# Inclusão digital crítica: educadora defende IA com pensamento crítico

> Daniela Costa, consultora da Unesco, defende inclusão digital crítica e significativa, na qual a entrega de tecnologia deve vir acompanhada do desenvolvimento de pensamento crítico sobre inteligência artificial. Dados do Cetic.br revelam desafios estruturais no acesso e uso de ferramentas digitais no Brasil. A educadora propõe formação para que estudantes e professores avaliem informações, identifiquem vieses e usem IA de forma autônoma e responsável.

*Revista do Professor · Educação Infantil · 20 de agosto de 2026 · Heitor Vasconcellos*

Na era da IA, entregar tecnologia não basta: educadora Daniela Costa, consultora da Unesco, defende inclusão digital crítica e significativa. Dados do Cetic.br mostram desafios.

Na era da inteligência artificial (IA), o acesso à tecnologia precisa vir acompanhado de pensamento crítico. A avaliação é da educadora Daniela Costa, consultora da Organização das Nações Unidas para a Educação, a Ciência e a Cultura (Unesco) para o Brasil. Para ela, a inclusão digital deve ser "significativa e crítica", e não apenas entregar aparelhos nas mãos de estudantes e professores.
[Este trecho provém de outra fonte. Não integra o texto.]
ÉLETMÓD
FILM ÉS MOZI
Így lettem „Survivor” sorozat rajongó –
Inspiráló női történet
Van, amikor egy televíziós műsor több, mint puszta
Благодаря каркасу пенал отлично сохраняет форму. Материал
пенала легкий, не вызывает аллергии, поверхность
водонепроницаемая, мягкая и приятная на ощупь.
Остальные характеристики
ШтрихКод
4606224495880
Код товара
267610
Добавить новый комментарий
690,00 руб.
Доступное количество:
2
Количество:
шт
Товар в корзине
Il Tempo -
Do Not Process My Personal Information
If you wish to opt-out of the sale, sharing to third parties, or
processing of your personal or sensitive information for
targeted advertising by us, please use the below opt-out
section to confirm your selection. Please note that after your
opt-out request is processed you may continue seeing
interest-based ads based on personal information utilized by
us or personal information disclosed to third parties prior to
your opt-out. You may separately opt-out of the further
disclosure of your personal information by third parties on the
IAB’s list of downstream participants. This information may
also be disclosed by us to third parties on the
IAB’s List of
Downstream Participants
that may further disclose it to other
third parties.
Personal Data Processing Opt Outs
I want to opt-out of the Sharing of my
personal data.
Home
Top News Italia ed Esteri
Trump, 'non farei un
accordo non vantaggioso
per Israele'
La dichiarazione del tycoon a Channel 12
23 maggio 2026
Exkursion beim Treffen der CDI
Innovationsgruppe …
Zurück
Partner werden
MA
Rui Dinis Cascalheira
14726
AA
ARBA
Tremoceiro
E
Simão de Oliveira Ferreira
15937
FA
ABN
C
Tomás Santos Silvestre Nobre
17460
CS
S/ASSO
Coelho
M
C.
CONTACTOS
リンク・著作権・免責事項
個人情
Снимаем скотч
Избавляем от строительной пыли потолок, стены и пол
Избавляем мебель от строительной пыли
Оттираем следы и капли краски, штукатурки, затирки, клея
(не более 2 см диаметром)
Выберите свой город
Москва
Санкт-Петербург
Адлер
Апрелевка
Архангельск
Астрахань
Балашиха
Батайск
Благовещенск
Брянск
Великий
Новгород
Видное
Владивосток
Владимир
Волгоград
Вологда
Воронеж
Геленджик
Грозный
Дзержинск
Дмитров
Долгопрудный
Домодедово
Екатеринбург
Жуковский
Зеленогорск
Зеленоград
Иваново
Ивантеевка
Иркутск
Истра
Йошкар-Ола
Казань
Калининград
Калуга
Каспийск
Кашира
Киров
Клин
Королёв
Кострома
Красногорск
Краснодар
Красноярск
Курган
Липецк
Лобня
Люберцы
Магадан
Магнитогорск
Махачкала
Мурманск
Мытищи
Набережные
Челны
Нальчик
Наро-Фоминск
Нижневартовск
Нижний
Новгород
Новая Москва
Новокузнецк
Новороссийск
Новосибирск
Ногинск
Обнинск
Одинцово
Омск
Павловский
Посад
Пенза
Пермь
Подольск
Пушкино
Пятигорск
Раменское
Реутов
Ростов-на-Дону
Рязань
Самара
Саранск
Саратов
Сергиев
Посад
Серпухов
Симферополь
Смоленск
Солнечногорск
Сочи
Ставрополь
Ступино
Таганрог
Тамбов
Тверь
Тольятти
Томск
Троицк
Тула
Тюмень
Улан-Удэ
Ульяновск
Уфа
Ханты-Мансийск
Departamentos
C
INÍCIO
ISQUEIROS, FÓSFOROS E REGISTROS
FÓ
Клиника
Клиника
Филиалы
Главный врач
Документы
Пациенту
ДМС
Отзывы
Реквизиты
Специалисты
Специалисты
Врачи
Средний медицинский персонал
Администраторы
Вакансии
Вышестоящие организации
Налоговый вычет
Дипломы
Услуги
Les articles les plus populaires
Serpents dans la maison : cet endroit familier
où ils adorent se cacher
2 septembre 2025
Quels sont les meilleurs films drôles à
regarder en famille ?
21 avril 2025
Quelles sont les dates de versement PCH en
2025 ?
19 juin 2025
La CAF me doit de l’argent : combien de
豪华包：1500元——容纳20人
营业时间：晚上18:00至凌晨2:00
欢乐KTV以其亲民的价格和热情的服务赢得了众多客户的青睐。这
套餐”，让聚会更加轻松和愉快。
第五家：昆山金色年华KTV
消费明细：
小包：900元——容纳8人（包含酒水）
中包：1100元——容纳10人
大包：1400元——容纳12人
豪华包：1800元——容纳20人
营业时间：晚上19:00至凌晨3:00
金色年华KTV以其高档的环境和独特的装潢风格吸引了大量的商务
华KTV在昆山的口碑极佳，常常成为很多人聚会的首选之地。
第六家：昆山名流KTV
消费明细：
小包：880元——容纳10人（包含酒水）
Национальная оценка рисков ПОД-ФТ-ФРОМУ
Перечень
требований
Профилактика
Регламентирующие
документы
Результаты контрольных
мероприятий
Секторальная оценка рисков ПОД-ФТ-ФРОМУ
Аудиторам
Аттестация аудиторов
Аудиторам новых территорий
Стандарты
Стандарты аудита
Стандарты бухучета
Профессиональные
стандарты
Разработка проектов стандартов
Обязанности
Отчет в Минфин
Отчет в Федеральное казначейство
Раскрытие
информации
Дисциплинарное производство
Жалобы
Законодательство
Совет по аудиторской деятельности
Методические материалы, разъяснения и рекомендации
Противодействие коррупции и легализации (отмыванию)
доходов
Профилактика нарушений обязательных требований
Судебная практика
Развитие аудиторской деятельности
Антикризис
"Não dá mais para pensar só em entregar as tecnologias nas escolas, a gente precisa pensar em objetivos, motivos, riscos, oportunidades, o que fazer com as tecnologias e como educar os alunos para um uso mais crítico", defendeu a especialista, que também coordena a pesquisa TIC Educação, do Centro Regional de Estudos para o Desenvolvimento da Sociedade da Informação (Cetic.br).

Daniela Costa participou do 4º Encontro de Educadores do Século XXI, realizado nesta sexta-feira (14), no Rio de Janeiro, organizado pela Federação das Indústrias do Estado do Rio de Janeiro (Firjan). No evento, apresentou dados que refletem avanços e preocupações. Na China, gravações de aulas de alta qualidade distribuídas a 100 milhões de estudantes rurais melhoraram os resultados em 32% e reduziram a desigualdade salarial entre áreas urbanas e rurais em 38%. Por outro lado, a "simples proximidade" de um celular distraiu estudantes e prejudicou a aprendizagem em 14 países.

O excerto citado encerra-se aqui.